Horrible debt is debt used to finance a lifestyle with no significant assets to show for the money you’ve borrowed. Horrible debt includes debt used to buy clothes, eating out, vacations, or gadgets. These sorts of lifestyle decisions somehow force you to finance usually with very high interest rates and over a very long period of time.
Because there are no meaningful assets purchased with horrible debt, you can’t sell what you bought to repay the loan. You are simply spending today your future earnings.
Bad debt is where things get interesting. It’s the grey area. It includes good debt gone bad and what I like to call avoidable debt.
Good Debt Gone Bad
Remember the examples of good debt I listed above? Borrowing to buy a home, for rental property, or an education can all be really bad debt in certain circumstances.
For example, borrowing far more than you can reasonably afford for a home is bad debt. Borrowing to buy a rental property when your own finances are not in order is bad debt. Spending $200,000 on a liberal arts education is generally bad debt, and I was an English major.
There are rules of thumb when it comes to a mortgage or school loan. Many say to keep your monthly mortgage payment to no more than 20% of your gross income. Likewise, some say to keep your school loans to no more than your first year’s income after college. These are worth considering as you make decisions.
The point is that we can’t blindly take on debt because some label it as “good” debt.
The second type of bad debt is what I call Avoidable Debt. For most of us, car loans fit into this category. While the ideal is to pay cash for a car, I’m not a fanatic about avoiding car loans. I am a fanatic about borrowing to buy more car than you truly need.

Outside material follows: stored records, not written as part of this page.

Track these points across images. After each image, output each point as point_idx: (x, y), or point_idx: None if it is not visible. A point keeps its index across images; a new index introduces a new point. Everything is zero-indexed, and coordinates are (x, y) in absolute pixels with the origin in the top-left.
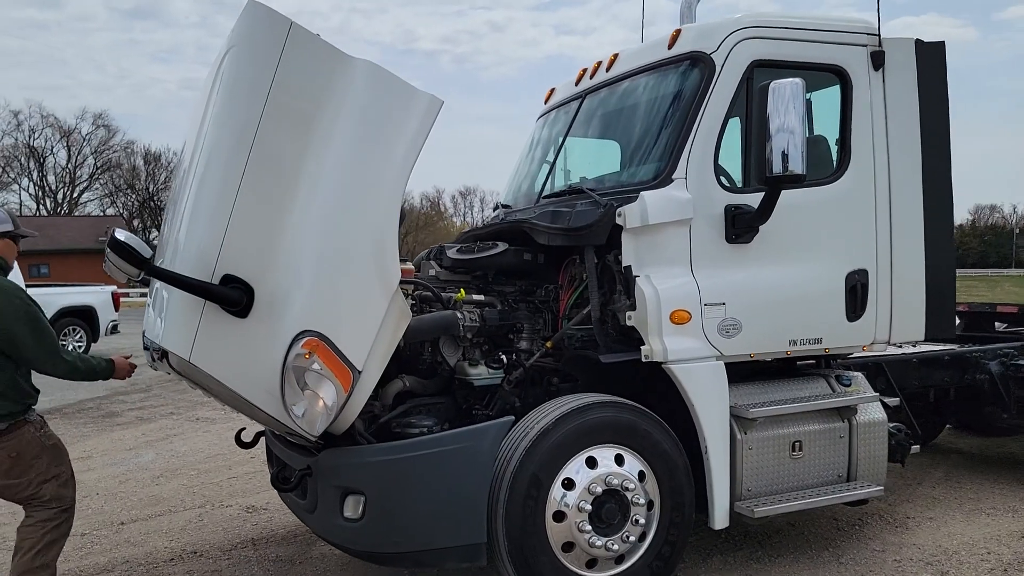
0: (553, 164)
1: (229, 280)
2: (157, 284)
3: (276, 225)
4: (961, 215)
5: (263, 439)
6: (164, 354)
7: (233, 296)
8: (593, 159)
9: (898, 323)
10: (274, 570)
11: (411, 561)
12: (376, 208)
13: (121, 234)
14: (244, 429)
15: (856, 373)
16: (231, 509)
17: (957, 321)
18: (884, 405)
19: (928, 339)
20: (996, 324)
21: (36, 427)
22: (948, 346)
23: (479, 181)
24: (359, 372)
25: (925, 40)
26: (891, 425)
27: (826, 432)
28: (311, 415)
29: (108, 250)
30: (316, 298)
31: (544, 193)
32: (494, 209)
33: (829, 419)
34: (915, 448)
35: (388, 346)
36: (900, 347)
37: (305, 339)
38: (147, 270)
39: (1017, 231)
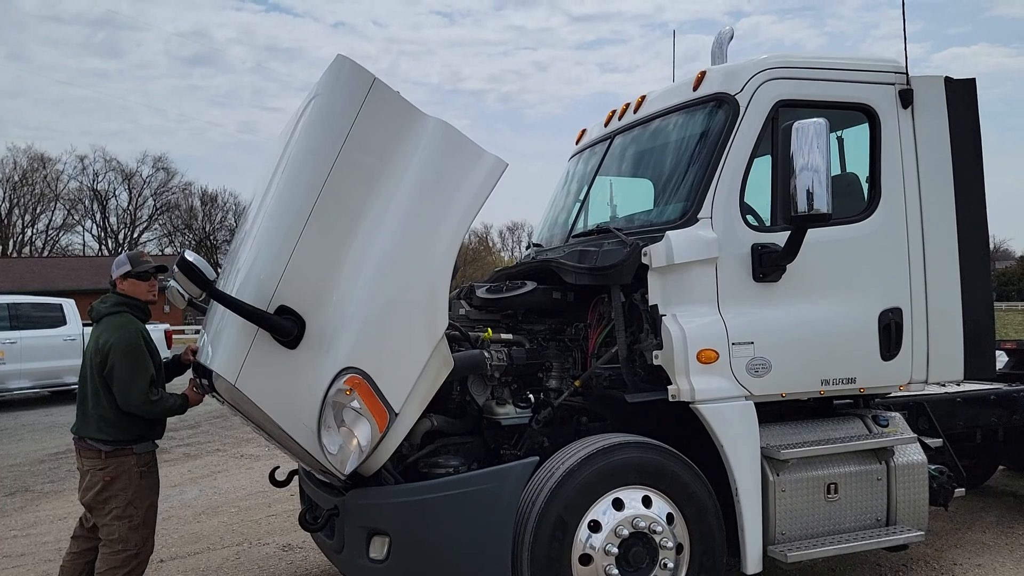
0: (583, 203)
1: (283, 311)
2: (212, 312)
3: (335, 265)
4: (1022, 247)
5: (296, 478)
6: (211, 383)
7: (286, 326)
8: (622, 198)
9: (935, 362)
10: None
11: None
12: (431, 261)
13: (190, 255)
14: (278, 468)
15: (894, 413)
16: (268, 547)
17: (1005, 359)
18: (925, 446)
19: (968, 379)
20: None
21: (139, 461)
22: (996, 385)
23: (526, 216)
24: (396, 414)
25: (955, 77)
26: (932, 467)
27: (862, 474)
28: (343, 453)
29: (175, 268)
30: (363, 338)
31: (574, 232)
32: (527, 248)
33: (865, 461)
34: (960, 491)
35: (427, 392)
36: (944, 386)
37: (348, 376)
38: (209, 291)
39: None
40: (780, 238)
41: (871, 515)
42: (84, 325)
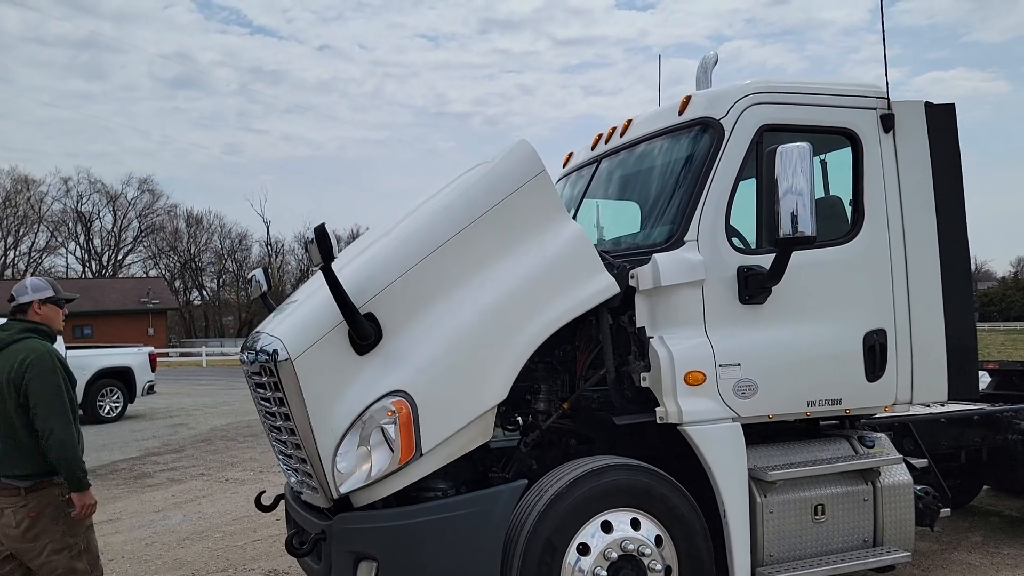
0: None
1: (369, 318)
2: (282, 308)
3: (433, 300)
4: (1003, 268)
5: (282, 503)
6: (263, 363)
7: (368, 330)
8: (609, 221)
9: (920, 383)
10: None
11: None
12: (516, 340)
13: (327, 228)
14: (264, 492)
15: (880, 434)
16: (253, 573)
17: (988, 379)
18: (910, 467)
19: (951, 399)
20: None
21: (63, 491)
22: (979, 405)
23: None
24: (420, 455)
25: (935, 102)
26: (918, 488)
27: (849, 495)
28: (349, 473)
29: (314, 231)
30: (428, 372)
31: None
32: None
33: (852, 482)
34: (945, 511)
35: (456, 450)
36: (929, 407)
37: (397, 399)
38: (327, 263)
39: None
40: (766, 260)
41: (858, 536)
42: (68, 348)
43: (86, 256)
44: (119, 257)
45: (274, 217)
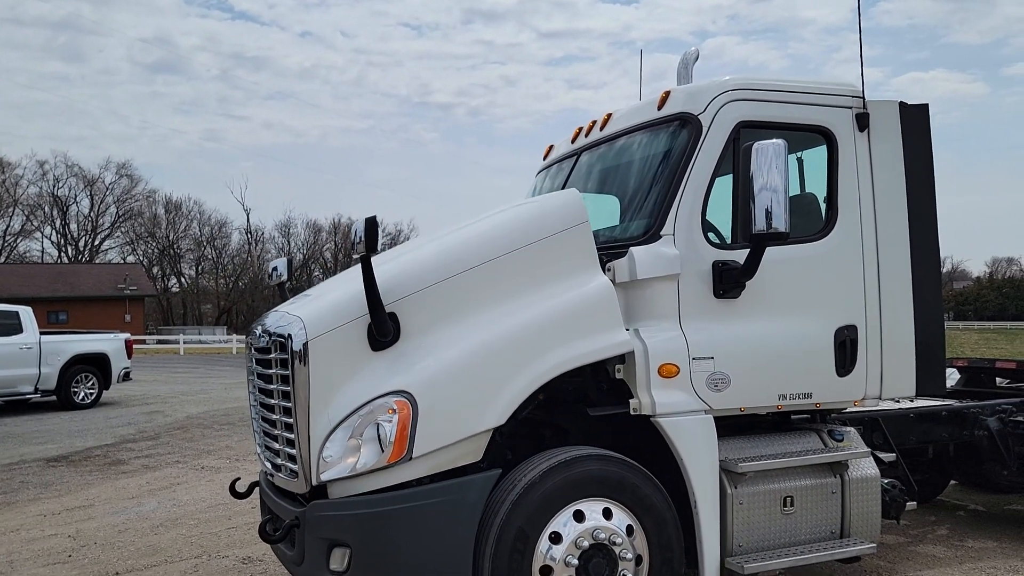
0: None
1: (392, 318)
2: (307, 293)
3: (457, 314)
4: (979, 268)
5: (257, 490)
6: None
7: (389, 328)
8: (590, 212)
9: (889, 378)
10: None
11: None
12: (528, 372)
13: (376, 220)
14: (239, 479)
15: (849, 428)
16: (227, 560)
17: (957, 376)
18: (878, 460)
19: (919, 395)
20: (997, 380)
21: None
22: (947, 401)
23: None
24: (409, 459)
25: (909, 103)
26: (885, 481)
27: (818, 487)
28: (332, 461)
29: (365, 220)
30: (435, 381)
31: None
32: None
33: (821, 474)
34: (911, 505)
35: (444, 462)
36: (898, 402)
37: (400, 398)
38: (368, 253)
39: None
40: (740, 255)
41: (826, 528)
42: (42, 333)
43: (62, 241)
44: (96, 242)
45: (254, 205)
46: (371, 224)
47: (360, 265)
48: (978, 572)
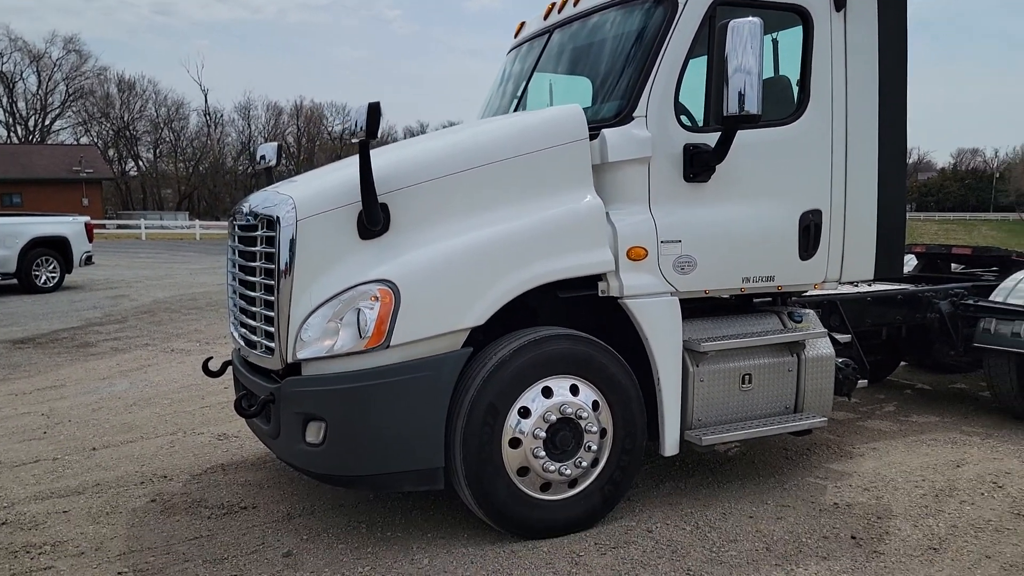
0: (521, 99)
1: (383, 208)
2: (293, 180)
3: (450, 212)
4: (944, 159)
5: (230, 369)
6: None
7: (379, 216)
8: (560, 96)
9: (849, 262)
10: (243, 493)
11: (370, 484)
12: (513, 278)
13: (378, 105)
14: (211, 358)
15: (808, 310)
16: (202, 437)
17: (915, 262)
18: (834, 341)
19: (877, 278)
20: (952, 266)
21: None
22: (903, 286)
23: (463, 115)
24: (387, 347)
25: None
26: (839, 360)
27: (775, 366)
28: (310, 341)
29: (369, 105)
30: (421, 274)
31: None
32: None
33: (779, 353)
34: (862, 383)
35: (419, 352)
36: (856, 286)
37: (384, 287)
38: (368, 139)
39: (997, 176)
40: (711, 139)
41: (781, 403)
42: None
43: (10, 120)
44: (46, 122)
45: (212, 85)
46: (373, 109)
47: (358, 151)
48: (920, 444)
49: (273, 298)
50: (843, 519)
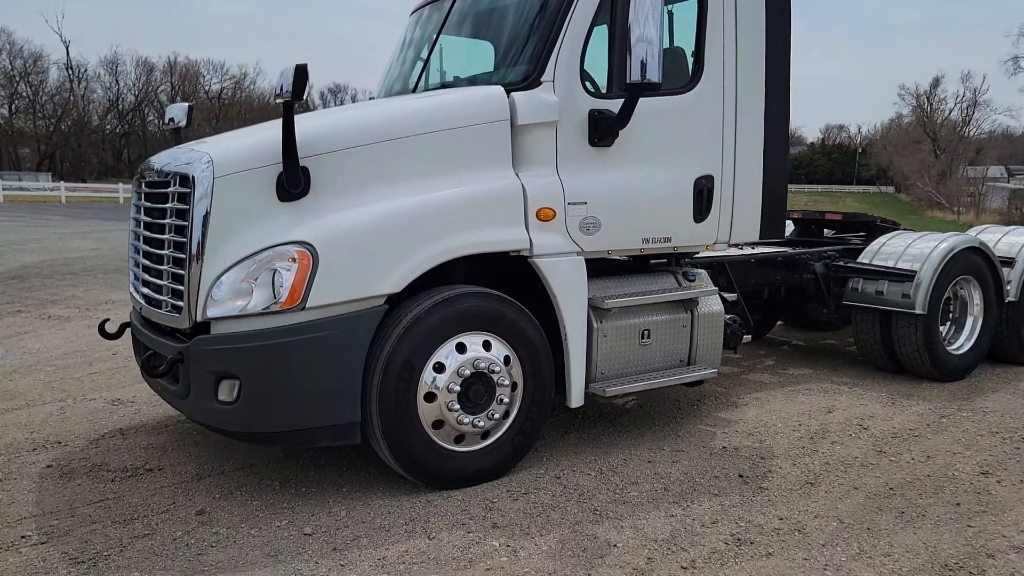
0: (427, 62)
1: (303, 171)
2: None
3: (371, 180)
4: (812, 134)
5: (128, 331)
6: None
7: (299, 178)
8: (465, 58)
9: (738, 225)
10: (146, 456)
11: (287, 440)
12: (430, 249)
13: (306, 68)
14: (108, 320)
15: (700, 270)
16: (95, 403)
17: (791, 227)
18: (723, 299)
19: (762, 240)
20: (825, 231)
21: None
22: (783, 249)
23: (349, 78)
24: (302, 308)
25: None
26: (727, 316)
27: (672, 322)
28: (220, 300)
29: (294, 67)
30: (340, 238)
31: (418, 91)
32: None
33: (675, 310)
34: (747, 338)
35: (336, 313)
36: (741, 249)
37: (303, 248)
38: (293, 101)
39: (860, 151)
40: (615, 105)
41: (676, 356)
42: None
43: None
44: None
45: (74, 37)
46: (300, 71)
47: (282, 112)
48: (796, 393)
49: (184, 256)
50: (731, 460)
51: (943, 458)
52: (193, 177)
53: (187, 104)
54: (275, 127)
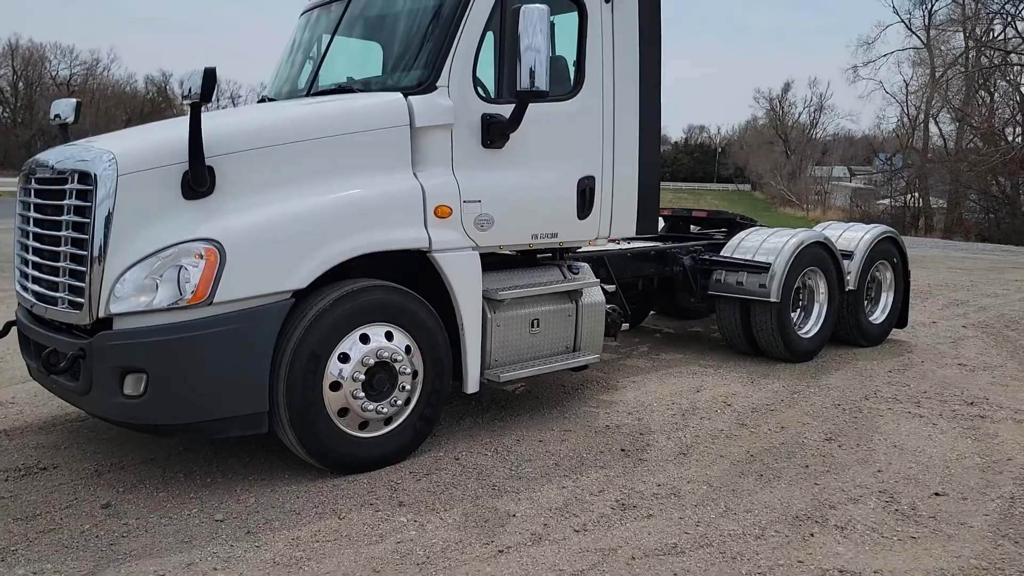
0: (321, 62)
1: (208, 171)
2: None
3: (276, 180)
4: (676, 134)
5: (14, 329)
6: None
7: (204, 178)
8: (355, 60)
9: (616, 221)
10: (37, 455)
11: (195, 431)
12: (336, 247)
13: (215, 71)
14: None
15: (583, 264)
16: None
17: (661, 223)
18: (603, 290)
19: (638, 235)
20: (692, 227)
21: None
22: (655, 244)
23: (215, 66)
24: (210, 303)
25: None
26: (608, 306)
27: (558, 311)
28: (123, 296)
29: (205, 69)
30: (247, 235)
31: (312, 91)
32: (259, 101)
33: (561, 301)
34: (625, 326)
35: (243, 308)
36: (619, 244)
37: (210, 246)
38: (200, 102)
39: (719, 151)
40: (505, 110)
41: (563, 343)
42: None
43: None
44: None
45: None
46: (210, 74)
47: (189, 113)
48: (668, 376)
49: (84, 253)
50: (614, 437)
51: (794, 428)
52: (95, 175)
53: (75, 100)
54: (177, 126)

It’s one thing to finance a $5,000 car so that you get to work and back. It’s another thing to finance a $45,000 car while other financial goals are not being achieved.
Is the distinction between good debt and bad debt helpful?
The distinction between good and bad debt cannot tell us when we should take on debt. There are just too many factors to consider beyond a label we add to debt. But it can help us better evaluate our options.
First of all, it helps to understand that not all debt is created equal. Borrowing money on a credit card to go on a vacation and to eat out all the time is totally different than borrowing money for car or to buy a home. Good vs bad debt helps us understand the difference.
Second, just because something falls into a bucket that most people would describe as good debt doesn’t mean it’s good debt for you. While buying a home represents the American Dream for many, it may not be important to you. Further, spending too much on a good thing can quickly turn it into really bad debt.
Ultimately, this is something you need to figure out based on what’s important to you and what your income will support.